Artur Mas, líder de Convergencia i Unió (CiU), partido conservador que preside la Generalitat desde 1978, proclamaba: “La austeridad nos hará fuertes”. Ahora Mas está preso por corrupción, CiU se rompió, y el partido de Mas gobierna integrado en la coalición independentista Junts pel Si (JxS), que reúne a la derecha de Convergencia Democrática con la centroizquierda de Esquerra Republicana. JxS acusa de la austeridad y de la bancarrota al gobierno de Madrid, y reclama que Cataluña, quizá la región más rica del Estado español, que genera ella sola el 20% del PBI peninsular, tenga mayor autonomía y mayor decisión sobre los presupuestos autonómicos.

Como estos reclamos recibieron el rechazo cerrado e inconmovible del gobierno central, desde hace un par de años se pusieron al frente del renacido nacionalismo popular y lanzaron un referéndum para promover la constitución de un Estado independiente en la región. Este referéndum fue prenda de unidad para sumar a los anticapitalistas de Candidatures d'Unitat Popular (CUP), y para recoger el apoyo de mucha gente que, aunque no es independentista, está de acuerdo en enfrentar al gobierno de Madrid y en permitir la libre expresión de las nacionalidades que conforman el Estado español.

Choques y alianzas

El gobierno central tomó el referendo como un acto subversivo e insurreccional. Obtuvo un fallo del Tribunal Constitucional que lo declaró ilegal, y comenzó a actuar en consecuencia. Decomisó urnas, boletas y propaganda electoral de los independentistas, procesó a los alcaldes que apoyaron el referendo, tomó el control de las cuentas presupuestarias de la Generalitat, y puso a los Mossos d’Esquadra (la policía catalana) bajo jurisdicción de la Guardia Civil.

Al mismo tiempo, buscó aliados dentro de Cataluña sugiriendo que aceptaría concederle un régimen tributario especial, con potestad para fijar y regular sus impuestos, a lo que se había negado todos estos años. La secesión catalana implicaría la inmediata bancarrota de la economía española, cuya deuda externa superó el año pasado el 100% del PBI. La pérdida de esa región plantearía el automático default del país, lo que llevó a la Unión Europea a manifestarse plenamente solidaria con todas las decisiones del gobierno de Madrid. Por ello, muchos analistas consideran que la independencia catalana no será posible. Por ello, y porque una parte importante del gran empresariado y los financistas de Cataluña han decidido que no quieren paliar los costos que arrastrarían las represalias tras la ruptura.

Pero el conflicto sigue adelante porque, si bien Junts pel Sí se subió a la conducción del movimiento independentista, no parece tener todas las palancas en sus manos. A ello se suma la profunda crisis del régimen político (recordemos que casi todo 2016 transcurrió sin que pudiera formarse gobierno en el Estado central). Mientras el gobierno conservador de Madrid amenaza con el uso de la fuerza a los catalanes, partidos como el PSOE, Podemos y otros opositores llaman a una reforma constitucional para pasar del Estado de las Autornomías a un Estado de Naciones que blanquee la realidad de lo que es España.

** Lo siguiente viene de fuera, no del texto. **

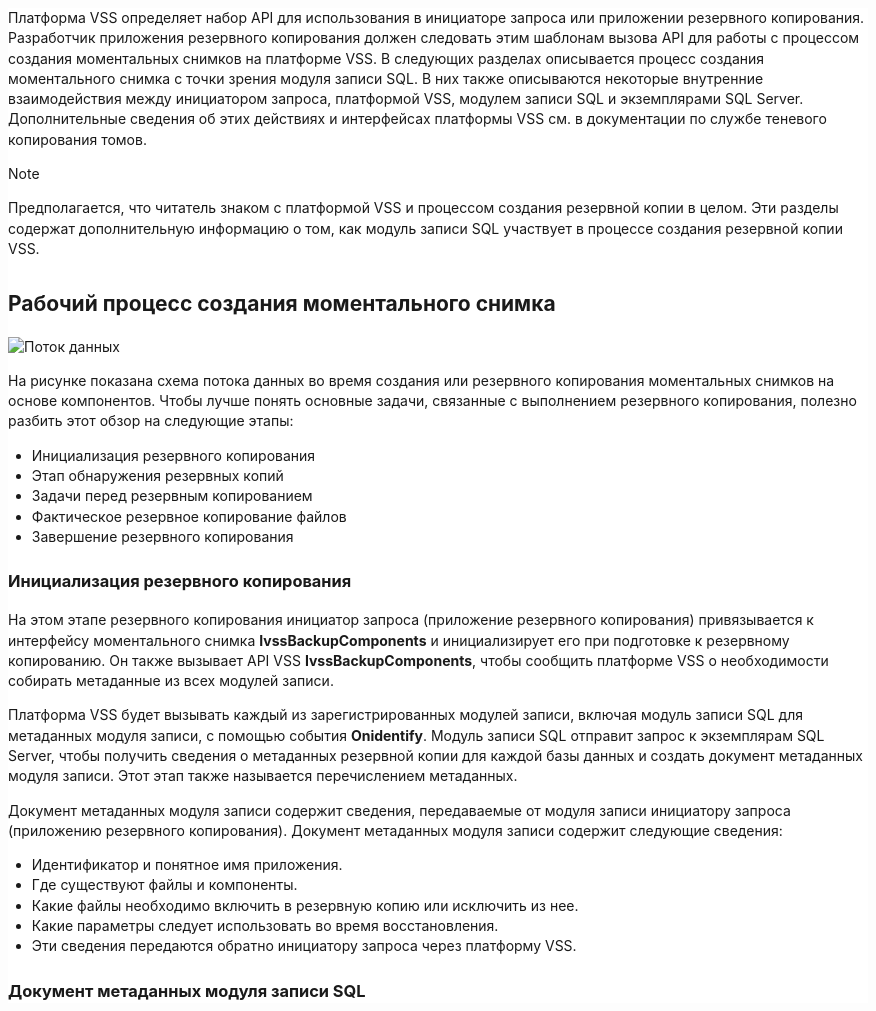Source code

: Платформа VSS определяет набор API для использования в инициаторе запроса или приложении резервного копирования. Разработчик приложения резервного копирования должен следовать этим шаблонам вызова API для работы с процессом создания моментальных снимков на платформе VSS. В следующих разделах описывается процесс создания моментального снимка с точки зрения модуля записи SQL. В них также описываются некоторые внутренние взаимодействия между инициатором запроса, платформой VSS, модулем записи SQL и экземплярами SQL Server. Дополнительные сведения об этих действиях и интерфейсах платформы VSS см. в документации по службе теневого копирования томов.    

  > [!NOTE]
  > Предполагается, что читатель знаком с платформой VSS и процессом создания резервной копии в целом. Эти разделы содержат дополнительную информацию о том, как модуль записи SQL участвует в процессе создания резервной копии VSS.

## <a name="snapshot-creation-workflow"></a>Рабочий процесс создания моментального снимка

![Поток данных](media/sql-server-vss-writer-backup-guide/dataflow-chart.png)

На рисунке показана схема потока данных во время создания или резервного копирования моментальных снимков на основе компонентов. Чтобы лучше понять основные задачи, связанные с выполнением резервного копирования, полезно разбить этот обзор на следующие этапы:

- Инициализация резервного копирования
- Этап обнаружения резервных копий
- Задачи перед резервным копированием
- Фактическое резервное копирование файлов
- Завершение резервного копирования



### <a name="backup-initialization"></a>Инициализация резервного копирования

На этом этапе резервного копирования инициатор запроса (приложение резервного копирования) привязывается к интерфейсу моментального снимка **IvssBackupComponents** и инициализирует его при подготовке к резервному копированию. Он также вызывает API VSS **IvssBackupComponents**, чтобы сообщить платформе VSS о необходимости собирать метаданные из всех модулей записи.

Платформа VSS будет вызывать каждый из зарегистрированных модулей записи, включая модуль записи SQL для метаданных модуля записи, с помощью события **Onidentify**. Модуль записи SQL отправит запрос к экземплярам SQL Server, чтобы получить сведения о метаданных резервной копии для каждой базы данных и создать документ метаданных модуля записи. Этот этап также называется перечислением метаданных.

Документ метаданных модуля записи содержит сведения, передаваемые от модуля записи инициатору запроса (приложению резервного копирования). Документ метаданных модуля записи содержит следующие сведения:

- Идентификатор и понятное имя приложения.
- Где существуют файлы и компоненты.
- Какие файлы необходимо включить в резервную копию или исключить из нее.
- Какие параметры следует использовать во время восстановления.
- Эти сведения передаются обратно инициатору запроса через платформу VSS.

### <a name="sql-writer-metadata-document"></a>Документ метаданных модуля записи SQL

Tenga lugar o no el plebiscito, las fuerzas centrífugas de la crisis mundial y la crisis política española seguirán actuando. La tendencia a la desintegración de la Unión Europea y de sus estados miembro, expresada en la crisis griega, en el separatismo escocés, en el Brexit, en el múltiple ascenso de la ultraderecha, entre muchos otros signos, está en pleno desarrollo. El independentismo catalán, donde se enredan las bondades de la autodeterminación con los males del separatismo, es sólo otra de sus manifestaciones.